╭──

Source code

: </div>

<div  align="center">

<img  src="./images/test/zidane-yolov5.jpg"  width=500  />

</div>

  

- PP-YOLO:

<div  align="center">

╰──

→ TASK DETAILS
Copy every record above verbatim, keeping each line break, space, and symbol as it appears.

→ ANSWER FOR THIS EXERCISE
Source code

: </div>

<div  align="center">

<img  src="./images/test/zidane-yolov5.jpg"  width=500  />

</div>

  

- PP-YOLO:

<div  align="center">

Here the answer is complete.